→ **TEXT EXTRACT**:
--- begin ---

A supremely windproof, stable, and accommodating canister stove system
After decades of research and over five years of development, MSR debuted radiant burner technology in 2007 with its Reactor stove system. It soon became the coveted snow melting machine for mountaineers and alpinists, the flameless stove putting out 9,0000 BTUs/hour. The Reactor unapologetically claimed the throne for hydrating climbers up high but was incapable of really cooking.
MSR followed up with the release of the Windburner Personal stove system in 2014, dialing the radiant stove back on output to increase usability. The brand released a remote canister, group-oriented version in 2018, and we’ve been testing the Windburner Stove System Combo (MSRP $260) for a few months during car camping and backpacking trips.
The Windburner Stove System Combo is an excellent choice for the adventurer demanding efficiency and durability for outings of 2-4 people. The stove is super resistant to wind and does an adequate job of cooking using lower heat outputs. The included ceramic cookware proved non-sticking, greatly easing life on the trail.
How does a radiant burner work?
Instead of an open flame, radiant burners use a porous material to mix fuel and house the flame, producing both convective and radiant heat. Other stoves only generate convective heat. The porous material in MSR Radiant stoves is a Fecralloy disc that has the structure of open-cell foam. The generated heat spreads across the upper surface of this disc.

--- end ---

→ **Dataset entries**:
--- begin ---

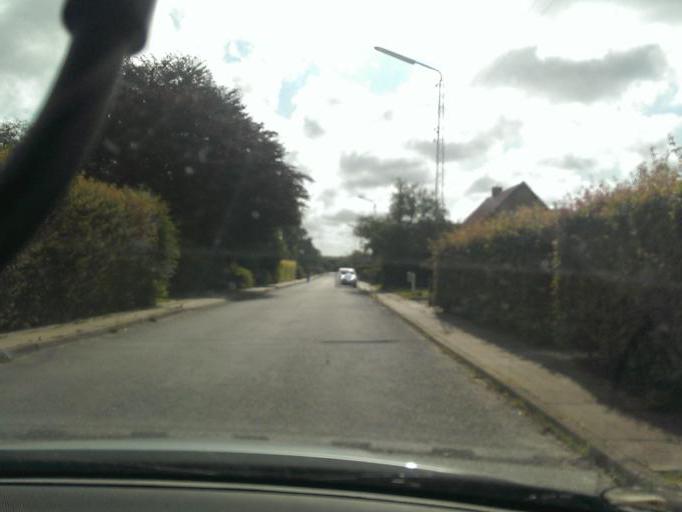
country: DK
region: North Denmark
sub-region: Hjorring Kommune
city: Vra
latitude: 57.3510
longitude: 9.9426
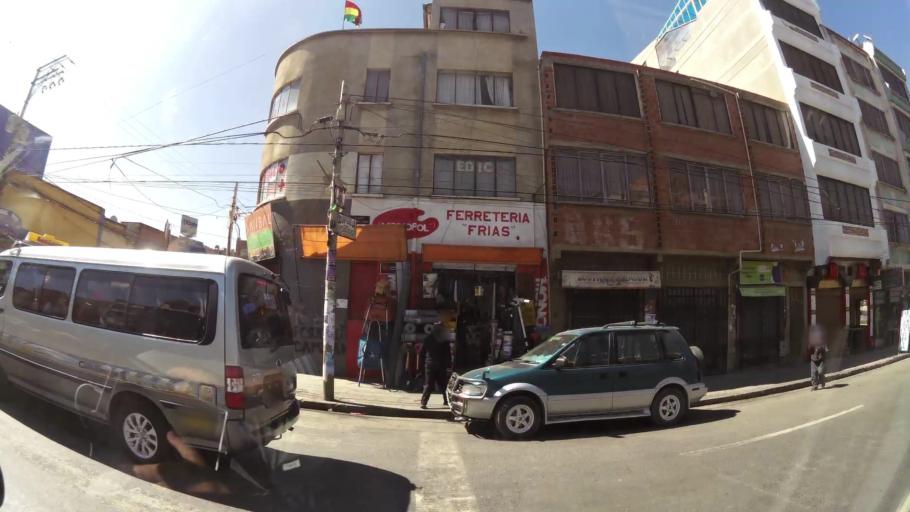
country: BO
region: La Paz
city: La Paz
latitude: -16.4988
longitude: -68.1747
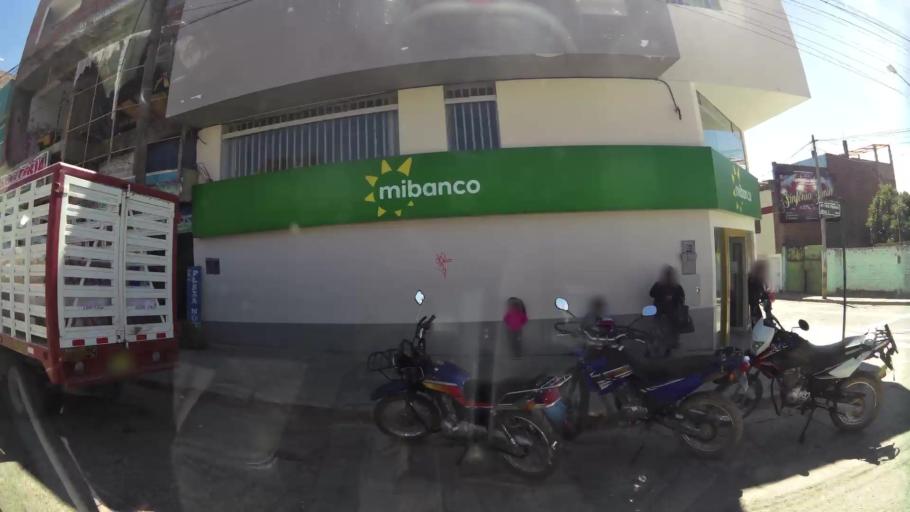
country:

--- end ---

→ **TASKS TO COMPLETE**:
1. How would you put this sentence from the stove review into French: "Other stoves only generate convective heat."
2. From the stove review, quote the stretch from "A supremely windproof, stable, and" through "of really cooking.".
Nothing in the listing is needed here.

→ **ANSWERS TO EACH TASK**:
1. Les autres réchauds ne produisent que de la chaleur par convection.

2.
A supremely windproof, stable, and accommodating canister stove system
After decades of research and over five years of development, MSR debuted radiant burner technology in 2007 with its Reactor stove system. It soon became the coveted snow melting machine for mountaineers and alpinists, the flameless stove putting out 9,0000 BTUs/hour. The Reactor unapologetically claimed the throne for hydrating climbers up high but was incapable of really cooking.